◆ Teks Bacaan

------------------------------

Menyemai Budaya Non Tunai di Pemerintahan

-Opini, Utama-
oleh

SETIAP tahun pada bulan Desember kita memeringati Hari Anti Korupsi Sedunia, yang merupakan bentuk komitmen dunia untuk melawan korupsi serta untuk meningkatkan kesadaran masyarakat terhadap bahaya laten korupsi.

Oleh: Alfons Redemptus Benedik Suluh*)

Dalam konteks pengelolaan keungan negara, salah satu bentuk kesadaran untuk memerangi korupsi adalah dengan membangun transparansi dan akuntabilitas pengelolaan keuangan negara.

Pengelolaan kas menjadi fokus utama dalam strategi reformasi pengelolaan keuangan negara setelah terjadinya krisis ekonomi lebih dari 20 tahun yang lalu. Reformasi perbaikan atas pengelolaan kas terjadi sangat cepat, dimulai dengan pelaksanaan Treasury Single Account (TSA) sebagai landasan awal reformasi yang dapat menciptakan efisiensi penerimaan dan pembayaran pemerintah dengan pengendalian arus kas pemerintah, yang kemudian dikembangkan dengan kebijakan untuk menyusun proyeksi anggaran melalui perencaan kas, yang diperkuat dengan analisis deviasi antara perencanaan arus kas dengan realisasinya sehingga memperkuat keakuratan ketersediaan kasnya.

Langkah-langkah penguatan manajemen kas yang terus dilakukan hingga saat ini dengan mengikuti perkembangan teknologi serta sinergi dengan sektor perbankan dengan adanya integrasi sistem melalui aplikasi berbasis teknologi informasi sehingga mempermudah transaksi kas entitas pemerintah.

Sistem pengelolaan kas yang semakin modern ini menjadi langkah baru yang mendorong masyarakat beralih ke sebuah kebiasaan baru dalam langkah transaksi keuangan.

Sektor perbankan sudah mengenalkan budaya cashless, non tunai, kepada masyarakat. Pada medio tahun 2000an kita tentu sudah sering mendengar istilah SMS Banking.

Fitur ini memberikan fasilitas kepada nasabah untuk mendapatkan informasi rekeningnya ataupun melakukan transaksi tanpa perlu datang ke bank, tentunya dengan pilihan menu dan transaksi yang masih terbatas.

------------------------------

◆ Cuplikan Data
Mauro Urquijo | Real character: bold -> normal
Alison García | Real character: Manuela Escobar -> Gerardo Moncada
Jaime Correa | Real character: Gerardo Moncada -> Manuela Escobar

------------------------------

◆ Tugas Latihan
Sambunglah artikel opini tentang budaya non tunai di pemerintahan, dimulai tepat setelah kalimat terakhirnya.

◆ Hasil Latihan
Hingga saat ini berkembang dengan internet banking ataupun mobile banking, dimana seluruh informasi dan menu transaksi keuangan dapat dilakukan nasabah dengan cepat dan mudah, serta tentunya aman selama data sensitif yang digunakan sebagai akses login tidak tersebar kepada pihak lain.

Tentunya perkembangan ini memberikan kemudahan dan kenyamanan akses terhadap rekening yang dimilikinya.

Budaya cashless yang modern ini menjadi trigger bagi institusi pemerintah untuk mengadopsinya dalam sistem pengelolaan kasnya. Budaya ini menciptakan transparansi dan akuntabilitas dalam pengelolaan kas negara.

Pada tahun 2014, Bank Indonesia mencanangkan Gerakan Nasional Non Tunai (GNNT) yang bertujuan menciptakan sistem pembayaran yang aman, efisien dan lancar, yang dapat mendorong sistem keuangan nasional bekerja secara efektif dan efisien, serta dapat meminimalisasi kendala dalam pembayaran tunai, seperti uang tidak diterima karena tidak layak edar dan meningkatkan efisiensi transaksi yang memungkinkan masyarakat tidak perlu membawa uang dalam jumlah besar (https://www.bi.go.id/id/fungsi-utama/sistem-pembayaran/ritel/elektronifikasi/default.aspx).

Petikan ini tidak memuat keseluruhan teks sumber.